### TEXT SHOWN
Further driving the housing scarcity is the pandemic itself. Some owners aren’t listing their homes as a safety precaution, Cororaton said. Others are wary of putting them on the market for fear of being unable to find an affordable replacement to buy.

Cororaton said there might have been more homes on the market absent a historic lumber shortage. Lumber factories shut down almost immediately last March due to safety restrictions. When the housing market opened up, Americans bought more new houses than the lumber industry could keep up with. As demand spiked, lumber prices jumped by almost 200% since April 2020. It led to an average unexpected price increase of $24,000 for new homes in the past year, per NAR, one aspect of a nationwide record-high rise in housing prices.

Home prices have been shooting up for years, at a steeper rate than they did ahead of the Great Recession. But the national median home-sale price hit a new high of $353,000, per Redfin. Housing prices are up 18% year-over-year, Fairweather said: “I don’t see values going down at any point.”

housing
A lumber shortage isn’t helping the flow of newbuilds – or housing prices.

The shrinking housing inventory further inflamed a market already hot with demand, sparking cutthroat competition. The typical house is getting snatched up in less than a month as aspiring homebuyers find themselves in bidding wars, putting in all-cash offers, and offering higher down payments.

### PROBLEM DETAILS
Revise the stretch of the housing text from "Further driving the" through "in housing prices.", replacing "homes" with "houses" everywhere it appears.

### RECORD EXCERPTS
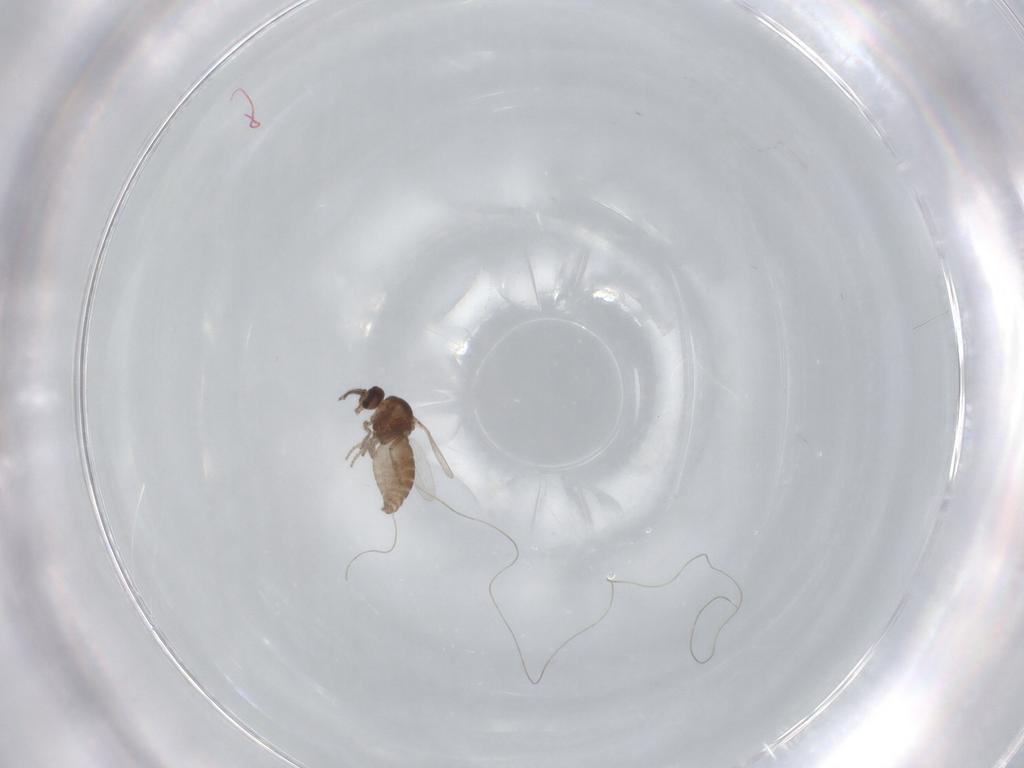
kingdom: Animalia
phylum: Arthropoda
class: Insecta
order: Diptera
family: Ceratopogonidae
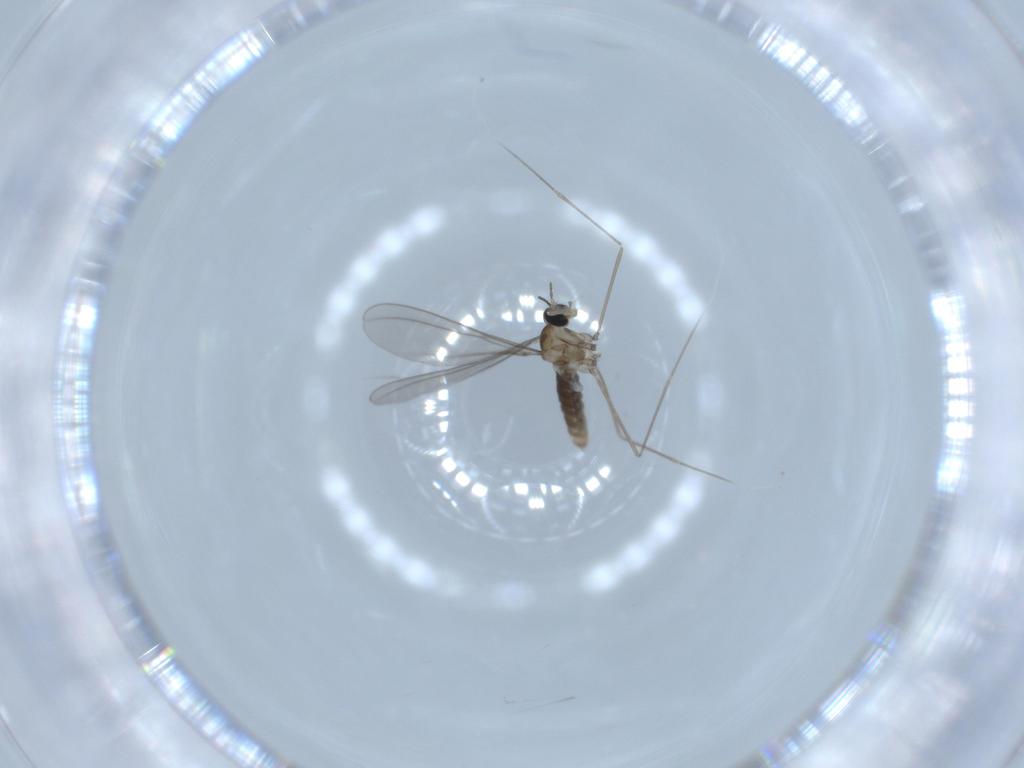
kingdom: Animalia
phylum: Arthropoda
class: Insecta
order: Diptera
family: Cecidomyiidae
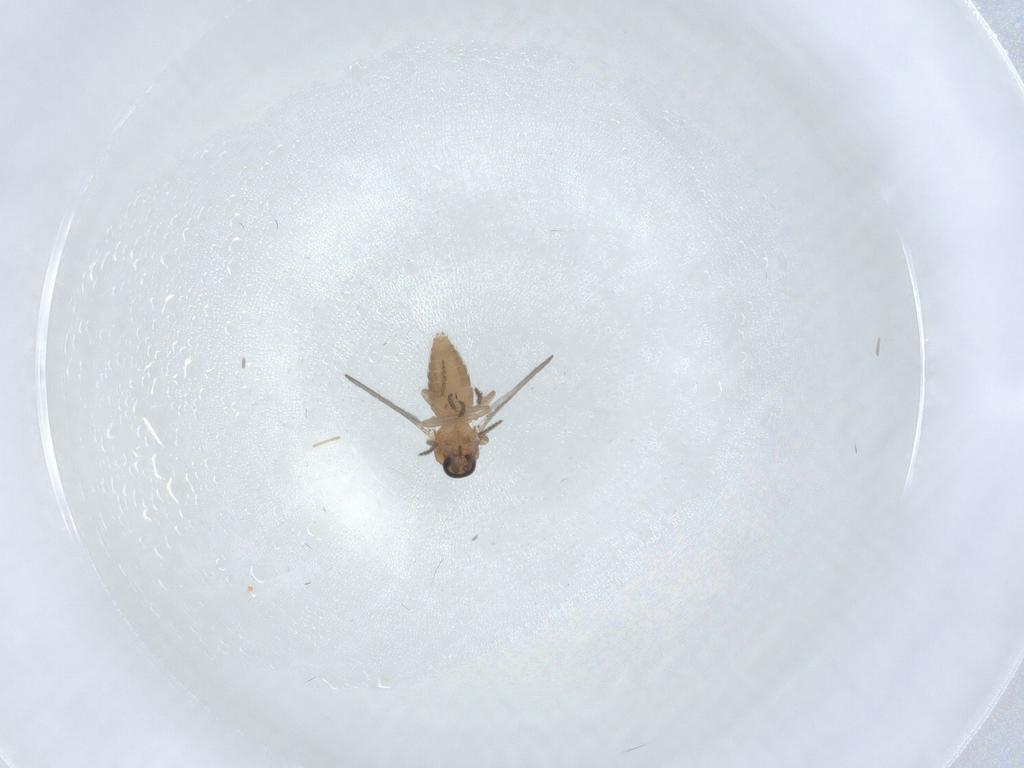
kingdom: Animalia
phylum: Arthropoda
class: Insecta
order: Diptera
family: Ceratopogonidae
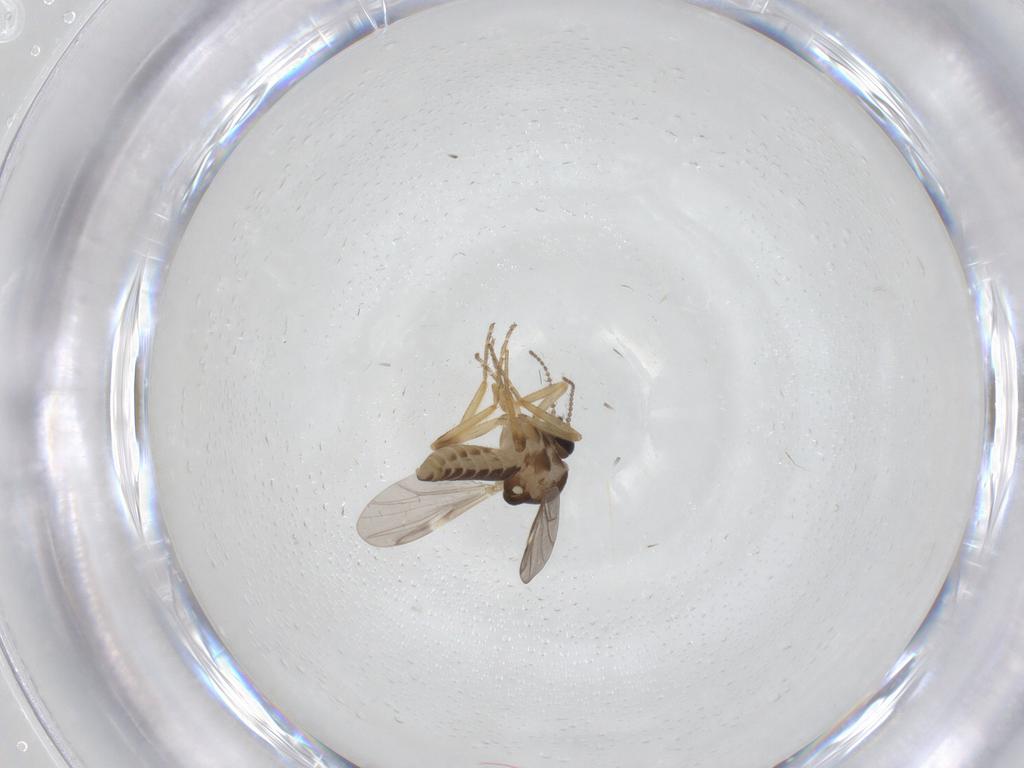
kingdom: Animalia
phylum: Arthropoda
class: Insecta
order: Diptera
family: Ceratopogonidae
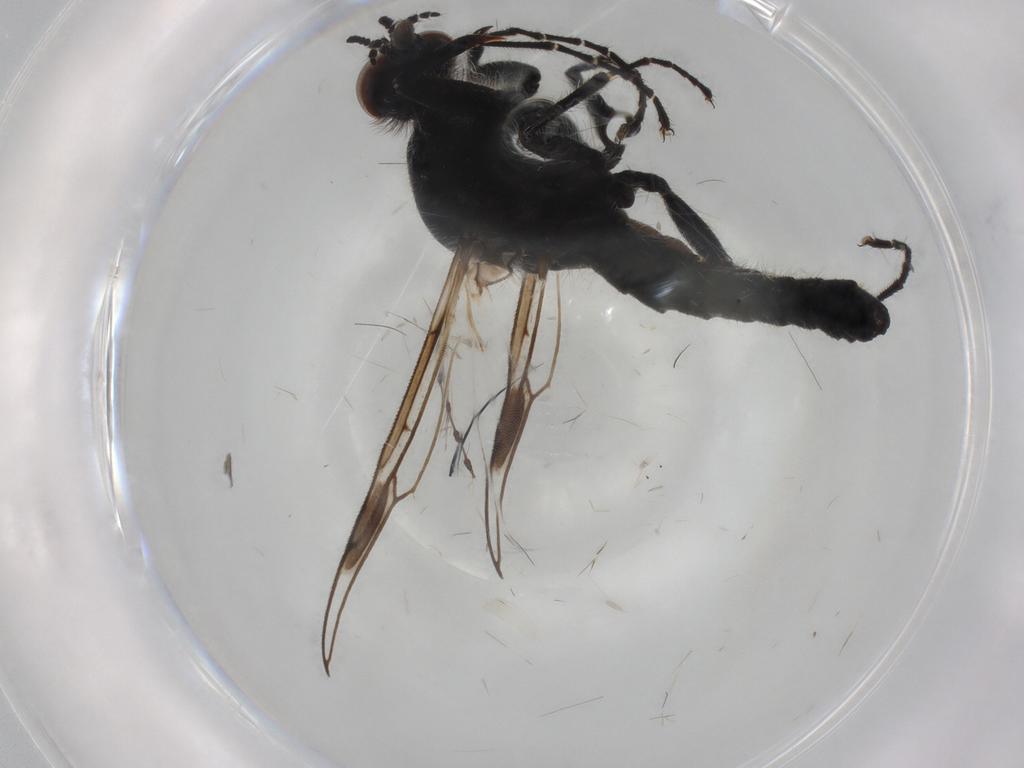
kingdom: Animalia
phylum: Arthropoda
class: Insecta
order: Diptera
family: Bibionidae
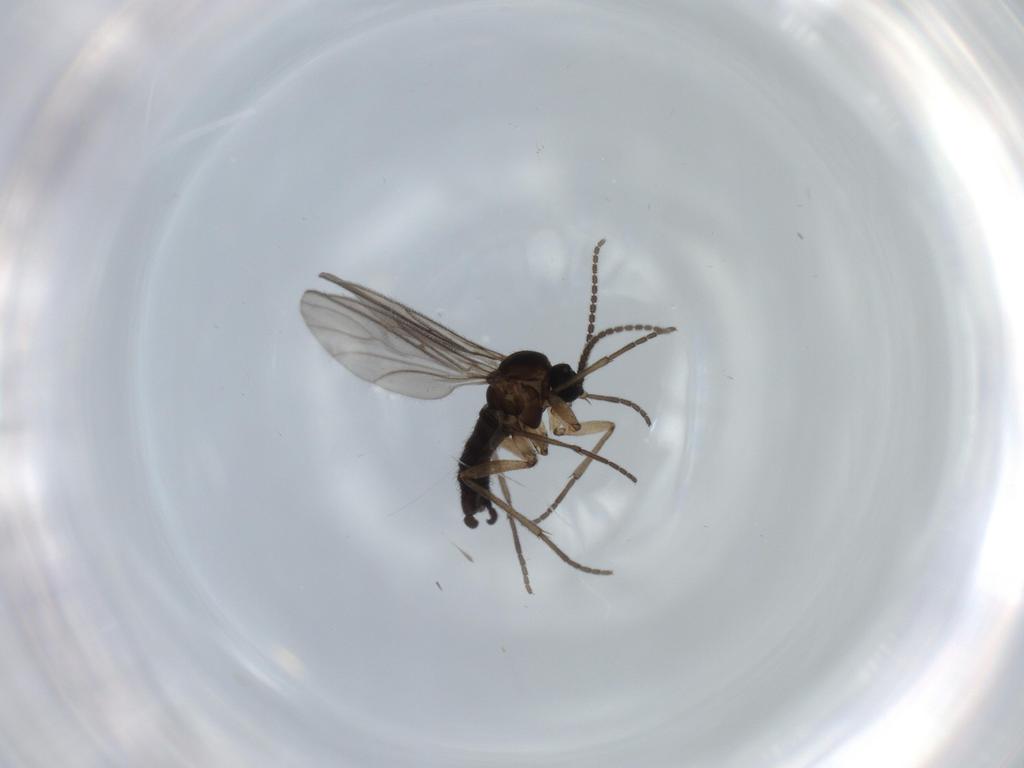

### TASK SOLUTION
Further driving the housing scarcity is the pandemic itself. Some owners aren’t listing their houses as a safety precaution, Cororaton said. Others are wary of putting them on the market for fear of being unable to find an affordable replacement to buy.

Cororaton said there might have been more houses on the market absent a historic lumber shortage. Lumber factories shut down almost immediately last March due to safety restrictions. When the housing market opened up, Americans bought more new houses than the lumber industry could keep up with. As demand spiked, lumber prices jumped by almost 200% since April 2020. It led to an average unexpected price increase of $24,000 for new houses in the past year, per NAR, one aspect of a nationwide record-high rise in housing prices.